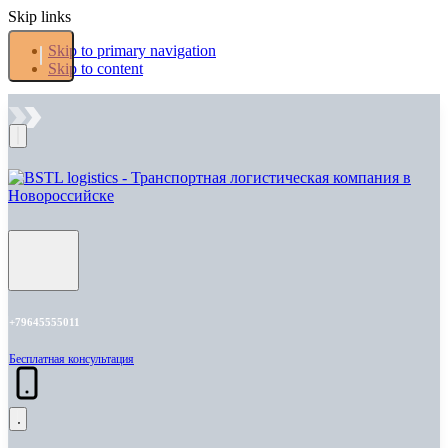
Skip links
Skip to primary navigation
Skip to content
+79645555011
Бесплатная консультация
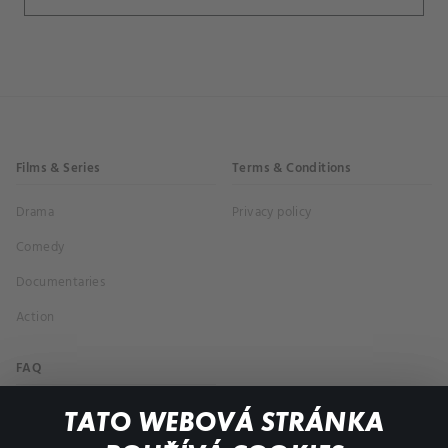
Films & Series
Terms & Conditions
Drama
Privacy policy
Comedy
Documentaries
Action
FAQ
My profile
TATO WEBOVÁ STRÁNKA
Important links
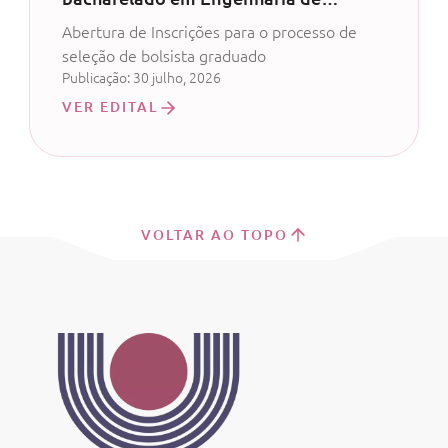
Software, Análise e Desenvolvimento
Abertura de Inscrições para o processo de
de Sistemas ou Ciência da
seleção de bolsista graduado
Computação
Publicação: 30 julho, 2026
VER EDITAL
VOLTAR AO TOPO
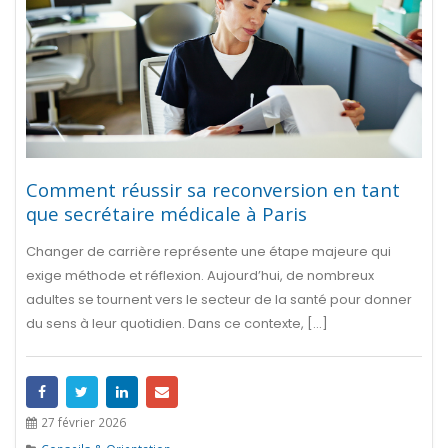
Comment réussir sa reconversion en tant
que secrétaire médicale à Paris
Changer de carrière représente une étape majeure qui
exige méthode et réflexion. Aujourd’hui, de nombreux
adultes se tournent vers le secteur de la santé pour donner
du sens à leur quotidien. Dans ce contexte, [...]
27 février 2026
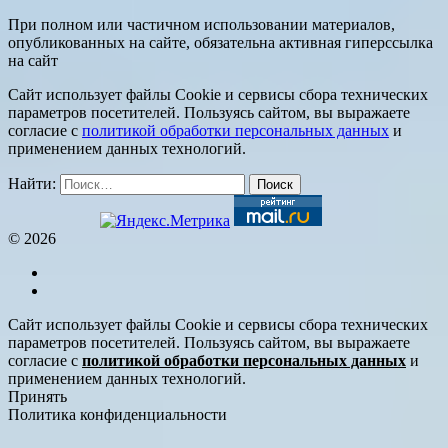
При полном или частичном использовании материалов,
опубликованных на сайте, обязательна активная гиперссылка
на сайт
Сайт использует файлы Cookie и сервисы сбора технических
параметров посетителей. Пользуясь сайтом, вы выражаете
согласие с
политикой обработки персональных данных
и
применением данных технологий.
Найти:
© 2026
Сайт использует файлы Cookie и сервисы сбора технических
параметров посетителей. Пользуясь сайтом, вы выражаете
согласие с
политикой обработки персональных данных
и
применением данных технологий.
Принять
Политика конфиденциальности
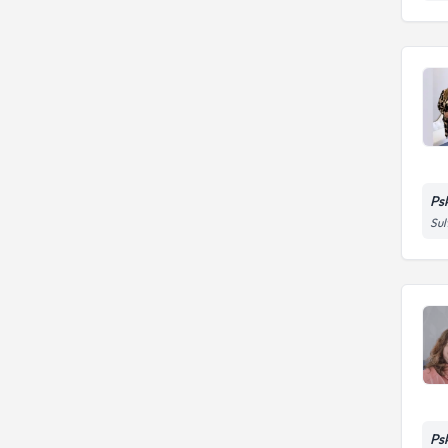
Bozukluğu
Depresyon tedavisi
Ps
Sul
Ps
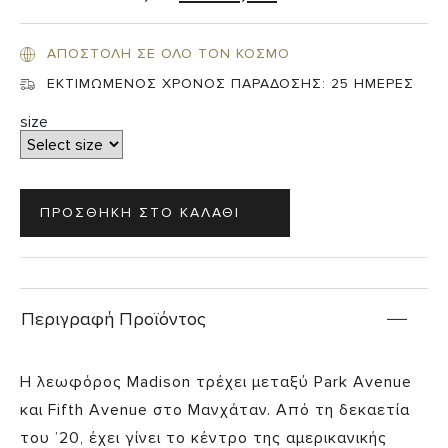
ΑΠΟΣΤΟΛΗ ΣΕ ΟΛΟ ΤΟΝ ΚΟΣΜΟ
ΕΚΤΙΜΩΜΕΝΟΣ ΧΡΟΝΟΣ ΠΑΡΑΔΟΣΗΣ:
25 ΗΜΕΡΕΣ
size
Περιγραφή Προϊόντος
Η λεωφόρος Madison τρέχει μεταξύ Park Avenue
και Fifth Avenue στο Μανχάταν. Από τη δεκαετία
του ’20, έχει γίνει το κέντρο της αμερικανικής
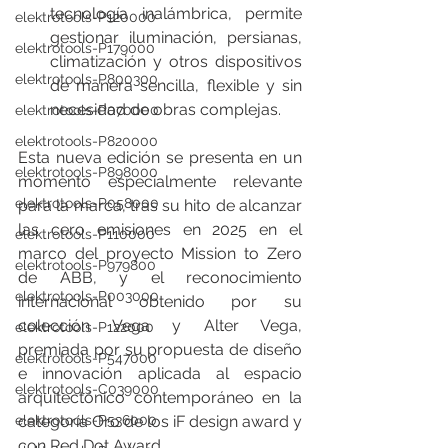
tecnología inalámbrica, permite 
elektrotools-P120000
gestionar iluminación, persianas, 
elektrotools-P179000
climatización y otros dispositivos 
elektrotools-P800300
de manera sencilla, flexible y sin 
necesidad de obras complejas.
elektrotools-P070000
elektrotools-P820000
Esta nueva edición se presenta en un 
elektrotools-P898000
momento especialmente relevante 
elektrotools-P058000
para la marca, tras su hito de alcanzar 
las cero emisiones en 2025 en el 
elektrotools-P110000
marco del proyecto Mission to Zero 
elektrotools-P979800
de ABB, y el reconocimiento 
elektrotools-P003000
internacional obtenido por su 
colección Vega y Alter Vega, 
elektrotools-P122000
premiada por su propuesta de diseño 
elektrotools-P547000
e innovación aplicada al espacio 
elektrotools-C039000
arquitectónico contemporáneo en la 
elektrotools-P536000
categoría Oro de los iF design award y 
con Red Dot Award.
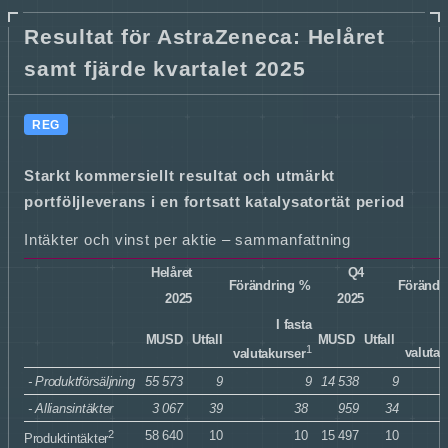
Resultat för AstraZeneca: Helåret
samt fjärde kvartalet 2025
REG
Starkt kommersiellt resultat och utmärkt
portföljleverans i en fortsatt katalysatortät period
Intäkter och vinst per aktie – sammanfattning
Helåret
Q4
Förändring %
Förändr
2025
2025
I fasta
I
MUSD
Utfall
MUSD
Utfall
1
valutak
valutakurser
- Produktförsäljning
55 573
9
9
14 538
9
- Alliansintäkter
3 067
39
38
959
34
2
58 640
10
10
15 497
10
Produktintäkter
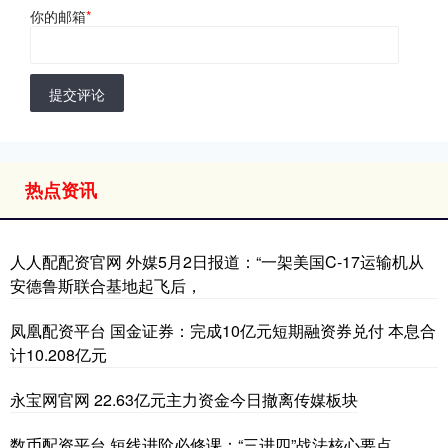
你的邮箱
*
提交评论
热点资讯
人人配配资官网 外媒5月2日报道：“一架美国C-17运输机从
安德鲁斯联合基地起飞后，
凤凰配资平台 国金证券：完成10亿元短期融资券兑付 本息合
计10.208亿元
永宝网官网 22.63亿元主力资金今日撤离传媒板块
数币配资平台 短线进阶必修课：“三进四”战法​​​核心要点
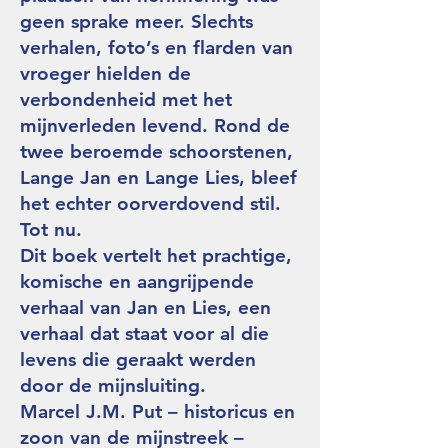
geen sprake meer. Slechts
verhalen, foto’s en flarden van
vroeger hielden de
verbondenheid met het
mijnverleden levend. Rond de
twee beroemde schoorstenen,
Lange Jan en Lange Lies, bleef
het echter oorverdovend stil.
Tot nu.
Dit boek vertelt het prachtige,
komische en aangrijpende
verhaal van Jan en Lies, een
verhaal dat staat voor al die
levens die geraakt werden
door de mijnsluiting.
Marcel J.M. Put – historicus en
zoon van de mijnstreek –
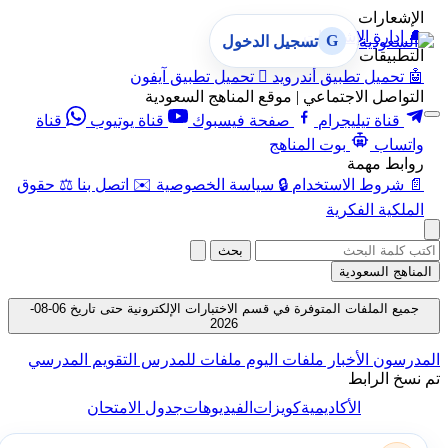
الإشعارات
🔔
إدارة الإشعارات
G
تسجيل الدخول
التطبيقات
🤖
تحميل تطبيق أندرويد

تحميل تطبيق آيفون
التواصل الاجتماعي | موقع المناهج السعودية
قناة تيليجرام
صفحة فيسبوك
قناة يوتيوب
قناة
واتساب
بوت المناهج
روابط مهمة
📄
شروط الاستخدام
🔒
سياسة الخصوصية
✉️
اتصل بنا
⚖️
حقوق
الملكية الفكرية
بحث
المناهج السعودية
جميع الملفات المتوفرة في قسم الاختبارات الإلكترونية حتى تاريخ 06-08-
2026
المدرسون
الأخبار
ملفات اليوم
ملفات للمدرس
التقويم المدرسي
تم نسخ الرابط
الأكاديمية
كويزات
الفيديوهات
جدول الامتحان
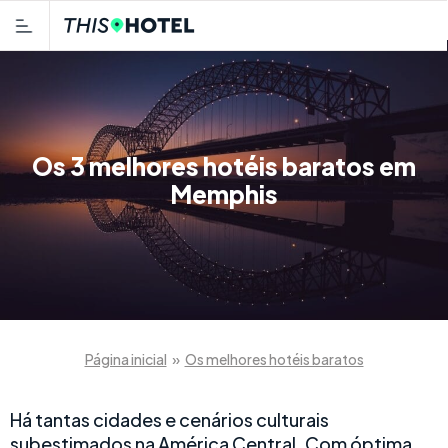
Os 3 melhores hotéis baratos em
Memphis
Página inicial
»
Os melhores hotéis baratos
Há tantas cidades e cenários culturais
subestimados na América Central. Com óptima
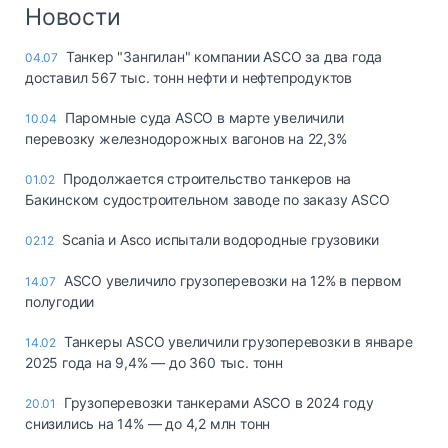
Логистика, грузы
Новости
Негабаритные и
Танкер "Зангилан" компании ASCO за два года
04.07
опасные грузы
доставил 567 тыс. тонн нефти и нефтепродуктов
Безопасность и
страхование
Паромные суда ASCO в марте увеличили
10.04
перевозку железнодорожных вагонов на 22,3%
Таможня и ВЭД
Продолжается строительство танкеров на
01.02
Склады и
Бакинском судостроительном заводе по заказу ASCO
грузовые
терминалы
Scania и Asco испытали водородные грузовики
02.12
Коммерческий
транспорт
ASCO увеличило грузоперевозки на 12% в первом
14.07
полугодии
Спецтехника
Танкеры ASCO увеличили грузоперевозки в январе
14.02
Автосервис,
2025 года на 9,4% — до 360 тыс. тонн
запчасти, шины
Топливо, масла и
Грузоперевозки танкерами ASCO в 2024 году
20.01
Дзен
автохимия
снизились на 14% — до 4,2 млн тонн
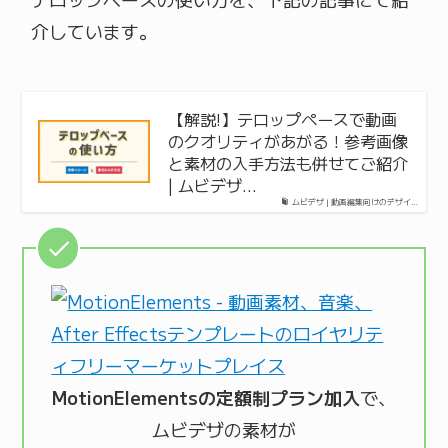
介しています。
【解説!】テロップペースで動画
のクオリティがあがる！参考画像
と素材の入手方法も併せてご紹介
| ムビデザ…
ムビデザ | 動画編集向けのデザイ…
MotionElementsの定額制プラン加入
で、
ムビデザの素材が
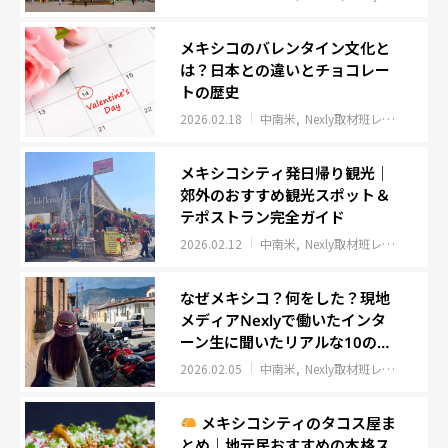
メキシコのバレンタイン文化と
は？日本との違いとチョコレー
トの歴史
2026.02.18
中南米
Nexly取材班レポート
イ
メキシコシティ発日帰り観光｜
郊外のおすすめ観光スポット＆
テポストラン完全ガイド
2026.02.12
中南米
Nexly取材班レポート
イ
なぜメキシコ？何をした？現地
メディアNexlyで働いたインタ
ーン生に聞いたリアルな10の質
問
2026.02.05
中南米
Nexly取材班レポート
イ
メキシコシティのタコス屋ま
とめ｜地元民おすすめの本格ス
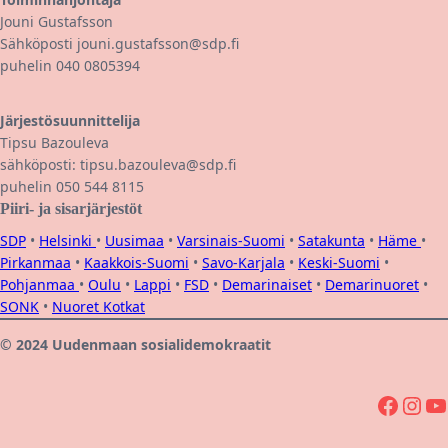
Jouni Gustafsson
Sähköposti jouni.gustafsson@sdp.fi
puhelin 040 0805394
Järjestösuunnittelija
Tipsu Bazouleva
sähköposti: tipsu.bazouleva@sdp.fi
puhelin 050 544 8115
Piiri- ja sisarjärjestöt
SDP
•
Helsinki
•
Uusimaa
•
Varsinais-Suomi
•
Satakunta
•
Häme
•
Pirkanmaa
•
Kaakkois-Suomi
•
Savo-Karjala
•
Keski-Suomi
•
Pohjanmaa
•
Oulu
•
Lappi
•
FSD
•
Demarinaiset
•
Demarinuoret
•
SONK
•
Nuoret Kotkat
© 2024 Uudenmaan sosialidemokraatit
Facebook
Instagram
YouTube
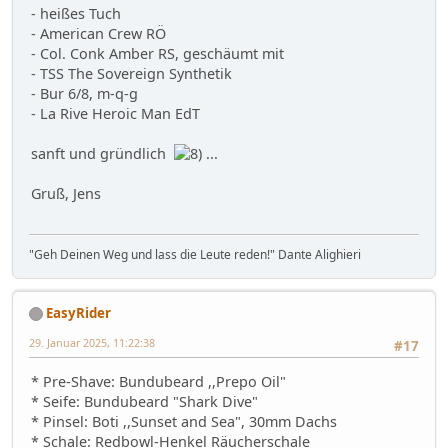
- heißes Tuch
- American Crew RÖ
- Col. Conk Amber RS, geschäumt mit
- TSS The Sovereign Synthetik
- Bur 6/8, m-q-g
- La Rive Heroic Man EdT
sanft und gründlich
...
Gruß, Jens
"Geh Deinen Weg und lass die Leute reden!" Dante Alighieri
EasyRider
29. Januar 2025, 11:22:38
#17
* Pre-Shave: Bundubeard ,,Prepo Oil"
* Seife: Bundubeard "Shark Dive"
* Pinsel: Boti ,,Sunset and Sea", 30mm Dachs
* Schale: Redbowl-Henkel Räucherschale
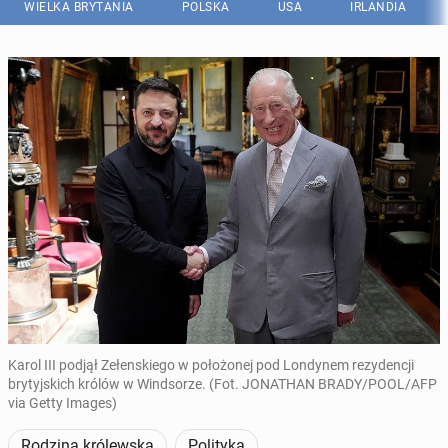
WIELKA BRYTANIA
POLSKA
USA
IRLANDIA
Karol III podjął Zełenskiego w położonej pod Londynem rezydencji
brytyjskich królów w Windsorze. (Fot. JONATHAN BRADY/POOL/AFP
via Getty Images)
Rodzina królewska
Polityka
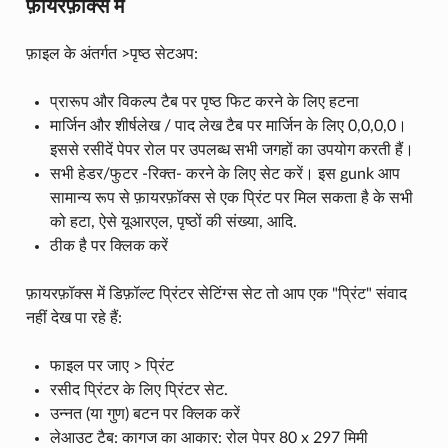
फ़ायरफ़ॉक्स में
फ़ाइल के अंतर्गत >पृष्ठ सेटअप:
प्रारूप और विकल्प टैब पर पृष्ठ फिट करने के लिए हटना
मार्जिन और शीर्षलेख / पाद लेख टैब पर मार्जिन के लिए 0,0,0,0।
इससे रसीदें पेपर रोल पर उपलब्ध सभी जगहों का उपयोग करती हैं।
सभी हेडर/फुटर -रिक्त- करने के लिए सेट करें। इस gunk आप
सामान्य रूप से फ़ायरफ़ॉक्स से एक प्रिंट पर मिल सकता है के सभी
को हटा, ऐसे यूआरएल, पृष्ठों की संख्या, आदि.
ठीक है पर क्लिक करें
फ़ायरफ़ॉक्स में डिफ़ॉल्ट प्रिंटर सेटिंग्स सेट तो आप एक "प्रिंट" संवाद
नहीं देख पा रहे हैं:
फाइल पर जाए > प्रिंट
रसीद प्रिंटर के लिए प्रिंटर सेट.
उन्नत (या गुण) बटन पर क्लिक करें
लेआउट टैब: कागज का आकार: रोल पेपर 80 x 297 मिमी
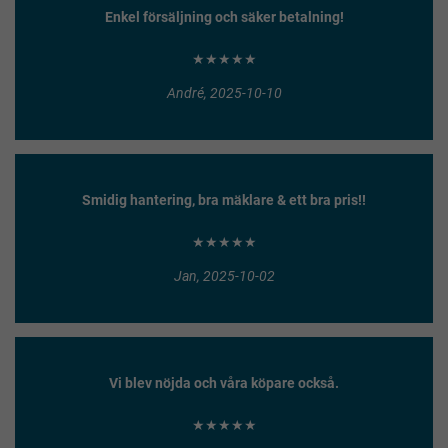
Enkel försäljning och säker betalning!
★★★★★
André, 2025-10-10
Smidig hantering, bra mäklare & ett bra pris!!
★★★★★
Jan, 2025-10-02
Vi blev nöjda och våra köpare också.
★★★★★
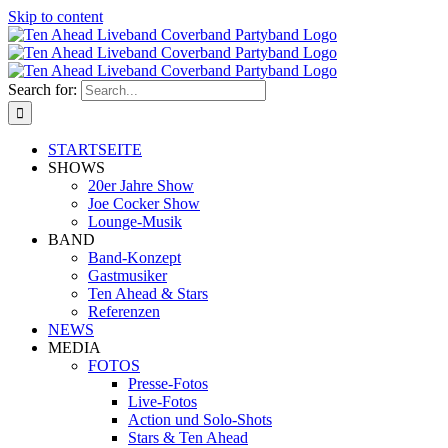
Skip to content
Search for:
STARTSEITE
SHOWS
20er Jahre Show
Joe Cocker Show
Lounge-Musik
BAND
Band-Konzept
Gastmusiker
Ten Ahead & Stars
Referenzen
NEWS
MEDIA
FOTOS
Presse-Fotos
Live-Fotos
Action und Solo-Shots
Stars & Ten Ahead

> _BRIEF_: Render the text lines of the items, from the beginning of the items through the line containing "του ’20, έχει", inclusive, as a Markdown table with the columns Row and Item line. Number each line, and omit blank lines and the pictures.

> _SOLUTION FOR THIS TASK_:
| Row | Item line |
|---|---|
| 1 | Skip links |
| 2 | Skip to primary navigation |
| 3 | Skip to content |
| 4 | +79645555011 |
| 5 | Бесплатная консультация |
| 6 | Films & Series |
| 7 | Terms & Conditions |
| 8 | Drama |
| 9 | Privacy policy |
| 10 | Comedy |
| 11 | Documentaries |
| 12 | Action |
| 13 | FAQ |
| 14 | My profile |
| 15 | TATO WEBOVÁ STRÁNKA |
| 16 | Important links |
| 17 | Software, Análise e Desenvolvimento |
| 18 | Abertura de Inscrições para o processo de |
| 19 | de Sistemas ou Ciência da |
| 20 | seleção de bolsista graduado |
| 21 | Computação |
| 22 | Publicação: 30 julho, 2026 |
| 23 | VER EDITAL |
| 24 | VOLTAR AO TOPO |
| 25 | Comment réussir sa reconversion en tant |
| 26 | que secrétaire médicale à Paris |
| 27 | Changer de carrière représente une étape majeure qui |
| 28 | exige méthode et réflexion. Aujourd’hui, de nombreux |
| 29 | adultes se tournent vers le secteur de la santé pour donner |
| 30 | du sens à leur quotidien. Dans ce contexte, [...] |
| 31 | 27 février 2026 |
| 32 | При полном или частичном использовании материалов, |
| 33 | опубликованных на сайте, обязательна активная гиперссылка |
| 34 | на сайт |
| 35 | Сайт использует файлы Cookie и сервисы сбора технических |
| 36 | параметров посетителей. Пользуясь сайтом, вы выражаете |
| 37 | согласие с |
| 38 | политикой обработки персональных данных |
| 39 | и |
| 40 | применением данных технологий. |
| 41 | Найти: |
| 42 | © 2026 |
| 43 | Сайт использует файлы Cookie и сервисы сбора технических |
| 44 | параметров посетителей. Пользуясь сайтом, вы выражаете |
| 45 | согласие с |
| 46 | политикой обработки персональных данных |
| 47 | и |
| 48 | применением данных технологий. |
| 49 | Принять |
| 50 | Политика конфиденциальности |
| 51 | Bozukluğu |
| 52 | Depresyon tedavisi |
| 53 | Ps |
| 54 | Sul |
| 55 | Ps |
| 56 | ΑΠΟΣΤΟΛΗ ΣΕ ΟΛΟ ΤΟΝ ΚΟΣΜΟ |
| 57 | ΕΚΤΙΜΩΜΕΝΟΣ ΧΡΟΝΟΣ ΠΑΡΑΔΟΣΗΣ: |
| 58 | 25 ΗΜΕΡΕΣ |
| 59 | size |
| 60 | Περιγραφή Προϊόντος |
| 61 | Η λεωφόρος Madison τρέχει μεταξύ Park Avenue |
| 62 | και Fifth Avenue στο Μανχάταν. Από τη δεκαετία |
| 63 | του ’20, έχει γίνει το κέντρο της αμερικανικής |